Given records:
-=-=-=-=-
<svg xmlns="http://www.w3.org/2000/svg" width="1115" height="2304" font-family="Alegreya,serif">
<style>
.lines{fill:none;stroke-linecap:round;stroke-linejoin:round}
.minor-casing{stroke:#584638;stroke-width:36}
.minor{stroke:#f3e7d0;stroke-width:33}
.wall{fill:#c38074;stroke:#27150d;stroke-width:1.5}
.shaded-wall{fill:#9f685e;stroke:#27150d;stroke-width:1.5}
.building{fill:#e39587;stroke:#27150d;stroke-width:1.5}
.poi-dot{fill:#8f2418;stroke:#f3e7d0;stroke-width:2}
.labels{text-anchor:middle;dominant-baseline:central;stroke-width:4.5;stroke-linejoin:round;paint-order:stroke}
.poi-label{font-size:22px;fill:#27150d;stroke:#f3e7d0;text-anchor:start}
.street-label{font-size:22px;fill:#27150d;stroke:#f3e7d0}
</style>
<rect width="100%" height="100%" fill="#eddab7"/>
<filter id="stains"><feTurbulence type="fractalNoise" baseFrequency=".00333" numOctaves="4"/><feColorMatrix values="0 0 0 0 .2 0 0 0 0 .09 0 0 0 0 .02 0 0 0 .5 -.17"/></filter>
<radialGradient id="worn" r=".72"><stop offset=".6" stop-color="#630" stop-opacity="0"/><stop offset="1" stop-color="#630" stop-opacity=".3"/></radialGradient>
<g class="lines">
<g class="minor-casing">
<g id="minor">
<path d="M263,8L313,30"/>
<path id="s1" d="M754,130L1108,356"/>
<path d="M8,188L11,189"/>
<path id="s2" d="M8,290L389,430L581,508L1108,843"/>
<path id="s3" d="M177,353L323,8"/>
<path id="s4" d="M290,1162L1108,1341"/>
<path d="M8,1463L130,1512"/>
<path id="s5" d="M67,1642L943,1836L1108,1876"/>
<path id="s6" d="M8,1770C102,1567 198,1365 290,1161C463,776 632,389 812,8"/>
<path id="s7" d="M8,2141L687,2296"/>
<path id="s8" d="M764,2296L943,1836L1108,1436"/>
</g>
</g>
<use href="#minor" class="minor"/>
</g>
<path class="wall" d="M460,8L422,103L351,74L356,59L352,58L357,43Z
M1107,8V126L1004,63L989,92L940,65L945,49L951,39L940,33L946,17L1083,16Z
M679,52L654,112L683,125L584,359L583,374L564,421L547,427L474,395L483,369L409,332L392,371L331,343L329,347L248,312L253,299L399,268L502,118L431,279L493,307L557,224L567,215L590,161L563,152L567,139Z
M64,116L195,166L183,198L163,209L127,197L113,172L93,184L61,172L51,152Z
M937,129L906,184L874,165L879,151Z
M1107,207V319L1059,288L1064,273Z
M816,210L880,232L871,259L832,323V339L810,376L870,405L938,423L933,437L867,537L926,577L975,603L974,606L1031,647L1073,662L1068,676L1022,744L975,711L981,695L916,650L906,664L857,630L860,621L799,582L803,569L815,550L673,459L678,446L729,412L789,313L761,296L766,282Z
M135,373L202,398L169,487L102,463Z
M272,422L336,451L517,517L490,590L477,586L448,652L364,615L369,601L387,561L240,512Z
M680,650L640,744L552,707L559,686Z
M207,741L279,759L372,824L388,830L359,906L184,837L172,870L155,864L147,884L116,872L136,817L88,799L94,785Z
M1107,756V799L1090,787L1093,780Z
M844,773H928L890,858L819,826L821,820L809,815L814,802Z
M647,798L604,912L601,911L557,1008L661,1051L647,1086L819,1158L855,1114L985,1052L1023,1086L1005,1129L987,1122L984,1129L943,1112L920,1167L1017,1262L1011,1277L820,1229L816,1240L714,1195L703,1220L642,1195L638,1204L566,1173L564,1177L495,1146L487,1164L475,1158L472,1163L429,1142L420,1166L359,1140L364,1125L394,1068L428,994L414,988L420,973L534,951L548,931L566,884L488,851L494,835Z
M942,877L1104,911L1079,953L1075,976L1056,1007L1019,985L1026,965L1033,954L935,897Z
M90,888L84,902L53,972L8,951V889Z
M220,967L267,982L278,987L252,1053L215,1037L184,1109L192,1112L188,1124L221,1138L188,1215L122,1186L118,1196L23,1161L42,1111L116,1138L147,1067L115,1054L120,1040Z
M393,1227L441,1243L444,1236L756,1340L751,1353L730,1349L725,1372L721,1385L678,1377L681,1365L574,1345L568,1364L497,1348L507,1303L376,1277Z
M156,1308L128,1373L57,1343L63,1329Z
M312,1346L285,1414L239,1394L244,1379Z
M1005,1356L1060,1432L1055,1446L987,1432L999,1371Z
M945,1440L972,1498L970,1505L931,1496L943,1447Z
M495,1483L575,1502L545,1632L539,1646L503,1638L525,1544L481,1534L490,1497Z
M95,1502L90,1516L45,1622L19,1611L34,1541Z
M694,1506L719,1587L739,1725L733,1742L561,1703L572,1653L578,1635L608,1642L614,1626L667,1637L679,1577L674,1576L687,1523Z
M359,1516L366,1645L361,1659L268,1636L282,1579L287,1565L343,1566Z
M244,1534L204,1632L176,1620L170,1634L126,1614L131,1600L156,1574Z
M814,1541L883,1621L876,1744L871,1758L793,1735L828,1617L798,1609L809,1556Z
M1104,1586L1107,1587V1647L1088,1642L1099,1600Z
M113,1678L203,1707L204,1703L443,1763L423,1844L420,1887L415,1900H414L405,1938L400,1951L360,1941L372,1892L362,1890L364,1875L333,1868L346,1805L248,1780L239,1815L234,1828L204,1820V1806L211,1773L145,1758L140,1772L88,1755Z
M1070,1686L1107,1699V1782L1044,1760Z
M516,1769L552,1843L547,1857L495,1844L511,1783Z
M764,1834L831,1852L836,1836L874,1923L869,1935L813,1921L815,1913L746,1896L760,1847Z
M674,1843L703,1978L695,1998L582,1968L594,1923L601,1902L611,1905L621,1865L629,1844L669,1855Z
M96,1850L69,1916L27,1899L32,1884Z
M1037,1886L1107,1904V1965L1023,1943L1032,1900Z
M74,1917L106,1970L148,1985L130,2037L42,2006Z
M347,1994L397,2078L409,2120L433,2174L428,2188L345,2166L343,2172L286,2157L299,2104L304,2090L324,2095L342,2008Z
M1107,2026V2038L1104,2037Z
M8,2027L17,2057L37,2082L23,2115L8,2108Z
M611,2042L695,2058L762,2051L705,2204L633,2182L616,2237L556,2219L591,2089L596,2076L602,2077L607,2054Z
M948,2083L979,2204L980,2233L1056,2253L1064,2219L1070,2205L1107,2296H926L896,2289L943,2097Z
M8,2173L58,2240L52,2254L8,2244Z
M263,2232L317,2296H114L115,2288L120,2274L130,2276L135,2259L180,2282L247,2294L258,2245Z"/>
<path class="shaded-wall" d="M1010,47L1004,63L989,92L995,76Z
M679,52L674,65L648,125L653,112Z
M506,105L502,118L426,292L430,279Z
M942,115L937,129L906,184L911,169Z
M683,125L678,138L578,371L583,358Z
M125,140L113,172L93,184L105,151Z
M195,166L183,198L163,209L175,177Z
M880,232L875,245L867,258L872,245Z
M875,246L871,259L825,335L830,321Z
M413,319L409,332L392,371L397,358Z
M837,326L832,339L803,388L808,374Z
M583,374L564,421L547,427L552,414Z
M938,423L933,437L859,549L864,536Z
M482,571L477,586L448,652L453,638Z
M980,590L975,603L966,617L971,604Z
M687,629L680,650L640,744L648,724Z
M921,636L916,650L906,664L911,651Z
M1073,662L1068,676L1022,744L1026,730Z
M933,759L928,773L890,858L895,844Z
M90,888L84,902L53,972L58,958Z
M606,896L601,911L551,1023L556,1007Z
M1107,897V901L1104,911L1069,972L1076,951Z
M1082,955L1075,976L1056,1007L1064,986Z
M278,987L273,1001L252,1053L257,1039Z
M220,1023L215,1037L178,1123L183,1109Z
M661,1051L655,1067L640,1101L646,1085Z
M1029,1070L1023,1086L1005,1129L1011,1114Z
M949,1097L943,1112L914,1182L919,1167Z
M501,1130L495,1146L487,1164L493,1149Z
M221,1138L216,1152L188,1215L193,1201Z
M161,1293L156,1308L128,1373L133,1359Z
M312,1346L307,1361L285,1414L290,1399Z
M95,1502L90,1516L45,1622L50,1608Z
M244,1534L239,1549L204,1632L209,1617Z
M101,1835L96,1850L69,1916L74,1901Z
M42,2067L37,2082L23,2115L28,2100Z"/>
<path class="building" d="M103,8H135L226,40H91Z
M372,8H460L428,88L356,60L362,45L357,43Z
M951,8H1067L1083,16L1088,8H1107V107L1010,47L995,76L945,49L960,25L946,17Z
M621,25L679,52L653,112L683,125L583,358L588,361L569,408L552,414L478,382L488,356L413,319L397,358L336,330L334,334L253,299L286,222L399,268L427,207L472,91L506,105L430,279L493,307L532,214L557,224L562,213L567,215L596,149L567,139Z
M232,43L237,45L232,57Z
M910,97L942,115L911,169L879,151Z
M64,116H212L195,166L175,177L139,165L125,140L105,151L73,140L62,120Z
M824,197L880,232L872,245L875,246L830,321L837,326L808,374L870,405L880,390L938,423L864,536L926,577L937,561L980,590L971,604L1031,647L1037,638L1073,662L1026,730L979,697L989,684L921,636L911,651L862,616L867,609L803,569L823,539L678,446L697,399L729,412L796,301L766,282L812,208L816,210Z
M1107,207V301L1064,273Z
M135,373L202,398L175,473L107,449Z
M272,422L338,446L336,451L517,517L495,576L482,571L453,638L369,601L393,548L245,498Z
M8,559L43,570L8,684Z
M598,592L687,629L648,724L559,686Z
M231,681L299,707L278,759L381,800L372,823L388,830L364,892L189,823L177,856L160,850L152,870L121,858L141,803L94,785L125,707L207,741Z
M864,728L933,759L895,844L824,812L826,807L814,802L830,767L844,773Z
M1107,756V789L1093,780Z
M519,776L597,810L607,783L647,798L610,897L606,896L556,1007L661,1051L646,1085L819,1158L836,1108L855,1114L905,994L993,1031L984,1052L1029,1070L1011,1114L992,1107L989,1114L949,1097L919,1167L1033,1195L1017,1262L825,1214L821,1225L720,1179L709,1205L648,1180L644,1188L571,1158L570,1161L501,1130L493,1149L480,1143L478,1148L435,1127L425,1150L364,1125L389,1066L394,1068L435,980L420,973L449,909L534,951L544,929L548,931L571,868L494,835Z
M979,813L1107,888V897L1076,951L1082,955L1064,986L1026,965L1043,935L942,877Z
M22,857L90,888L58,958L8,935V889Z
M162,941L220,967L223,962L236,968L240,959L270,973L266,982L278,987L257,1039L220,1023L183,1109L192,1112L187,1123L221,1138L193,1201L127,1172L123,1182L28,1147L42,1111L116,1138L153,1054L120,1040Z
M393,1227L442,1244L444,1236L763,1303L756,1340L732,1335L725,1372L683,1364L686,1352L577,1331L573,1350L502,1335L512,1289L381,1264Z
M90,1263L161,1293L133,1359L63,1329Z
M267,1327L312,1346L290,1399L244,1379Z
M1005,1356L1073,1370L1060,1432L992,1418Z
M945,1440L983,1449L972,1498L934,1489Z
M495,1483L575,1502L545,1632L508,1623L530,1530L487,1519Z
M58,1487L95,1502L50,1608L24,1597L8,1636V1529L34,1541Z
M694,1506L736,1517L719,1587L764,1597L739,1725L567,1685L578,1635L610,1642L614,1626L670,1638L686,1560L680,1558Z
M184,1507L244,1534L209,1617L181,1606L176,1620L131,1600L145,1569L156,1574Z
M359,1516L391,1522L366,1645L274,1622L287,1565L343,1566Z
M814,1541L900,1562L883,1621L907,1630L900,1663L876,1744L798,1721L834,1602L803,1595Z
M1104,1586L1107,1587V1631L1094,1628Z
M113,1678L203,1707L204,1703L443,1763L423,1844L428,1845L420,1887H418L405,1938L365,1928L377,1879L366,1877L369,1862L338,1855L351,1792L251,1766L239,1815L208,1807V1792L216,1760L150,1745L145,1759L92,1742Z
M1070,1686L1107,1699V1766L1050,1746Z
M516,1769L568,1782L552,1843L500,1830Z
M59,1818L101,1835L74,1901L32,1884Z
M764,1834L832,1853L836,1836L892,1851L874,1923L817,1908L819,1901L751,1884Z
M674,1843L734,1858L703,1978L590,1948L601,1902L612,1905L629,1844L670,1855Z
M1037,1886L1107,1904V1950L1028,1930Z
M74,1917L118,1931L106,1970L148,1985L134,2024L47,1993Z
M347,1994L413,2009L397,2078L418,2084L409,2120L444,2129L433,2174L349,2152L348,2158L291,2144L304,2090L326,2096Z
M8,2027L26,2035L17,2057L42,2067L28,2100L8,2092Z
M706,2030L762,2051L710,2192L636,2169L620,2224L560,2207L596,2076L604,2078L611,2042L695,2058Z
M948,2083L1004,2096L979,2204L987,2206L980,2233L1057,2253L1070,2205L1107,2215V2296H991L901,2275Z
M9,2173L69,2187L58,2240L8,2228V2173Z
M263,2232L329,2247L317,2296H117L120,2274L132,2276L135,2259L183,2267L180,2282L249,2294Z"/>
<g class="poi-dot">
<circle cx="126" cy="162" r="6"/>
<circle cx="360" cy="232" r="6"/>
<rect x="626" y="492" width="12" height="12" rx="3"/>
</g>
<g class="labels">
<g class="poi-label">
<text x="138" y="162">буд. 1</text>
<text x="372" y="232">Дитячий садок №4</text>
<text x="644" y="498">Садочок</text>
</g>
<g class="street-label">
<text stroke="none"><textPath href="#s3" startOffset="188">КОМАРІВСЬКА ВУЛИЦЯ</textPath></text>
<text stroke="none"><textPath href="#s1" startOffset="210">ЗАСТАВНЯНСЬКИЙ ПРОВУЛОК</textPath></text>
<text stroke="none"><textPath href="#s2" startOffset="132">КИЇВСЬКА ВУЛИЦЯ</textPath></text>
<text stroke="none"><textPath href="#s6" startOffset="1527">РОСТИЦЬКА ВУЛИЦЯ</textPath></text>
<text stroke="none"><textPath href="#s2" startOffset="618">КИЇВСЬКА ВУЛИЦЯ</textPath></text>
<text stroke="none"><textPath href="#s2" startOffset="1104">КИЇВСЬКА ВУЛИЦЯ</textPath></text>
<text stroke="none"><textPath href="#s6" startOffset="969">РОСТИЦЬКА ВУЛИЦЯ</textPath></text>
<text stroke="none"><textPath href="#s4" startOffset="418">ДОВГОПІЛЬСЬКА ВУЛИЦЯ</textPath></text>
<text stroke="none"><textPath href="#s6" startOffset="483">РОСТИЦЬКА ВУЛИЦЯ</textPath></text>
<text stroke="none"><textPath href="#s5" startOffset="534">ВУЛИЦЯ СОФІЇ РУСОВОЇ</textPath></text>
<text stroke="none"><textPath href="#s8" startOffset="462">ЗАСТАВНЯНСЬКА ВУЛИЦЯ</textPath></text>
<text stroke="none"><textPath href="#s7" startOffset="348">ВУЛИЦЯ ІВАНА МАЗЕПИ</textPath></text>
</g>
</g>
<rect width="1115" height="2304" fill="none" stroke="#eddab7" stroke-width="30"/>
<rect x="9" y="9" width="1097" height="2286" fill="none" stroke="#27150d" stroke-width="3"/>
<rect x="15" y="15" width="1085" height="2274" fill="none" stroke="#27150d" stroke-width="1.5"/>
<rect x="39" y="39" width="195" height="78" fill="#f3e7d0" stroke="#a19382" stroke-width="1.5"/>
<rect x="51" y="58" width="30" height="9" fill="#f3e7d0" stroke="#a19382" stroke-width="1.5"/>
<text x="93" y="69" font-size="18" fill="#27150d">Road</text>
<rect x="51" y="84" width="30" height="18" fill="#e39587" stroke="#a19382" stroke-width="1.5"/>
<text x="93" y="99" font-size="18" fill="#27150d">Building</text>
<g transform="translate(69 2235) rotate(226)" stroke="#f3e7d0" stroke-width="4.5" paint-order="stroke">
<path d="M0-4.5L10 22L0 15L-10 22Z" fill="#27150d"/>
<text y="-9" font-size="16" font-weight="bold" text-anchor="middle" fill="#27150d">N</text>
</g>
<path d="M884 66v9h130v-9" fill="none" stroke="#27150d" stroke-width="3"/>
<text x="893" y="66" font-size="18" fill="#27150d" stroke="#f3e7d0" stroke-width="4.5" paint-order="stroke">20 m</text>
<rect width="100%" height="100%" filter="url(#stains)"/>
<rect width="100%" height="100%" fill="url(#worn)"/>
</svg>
-=-=-=-=-
Task to carry out: Wherever a line of the data holds "lines", copy that line.

Task response:
.lines{fill:none;stroke-linecap:round;stroke-linejoin:round}
<g class="lines">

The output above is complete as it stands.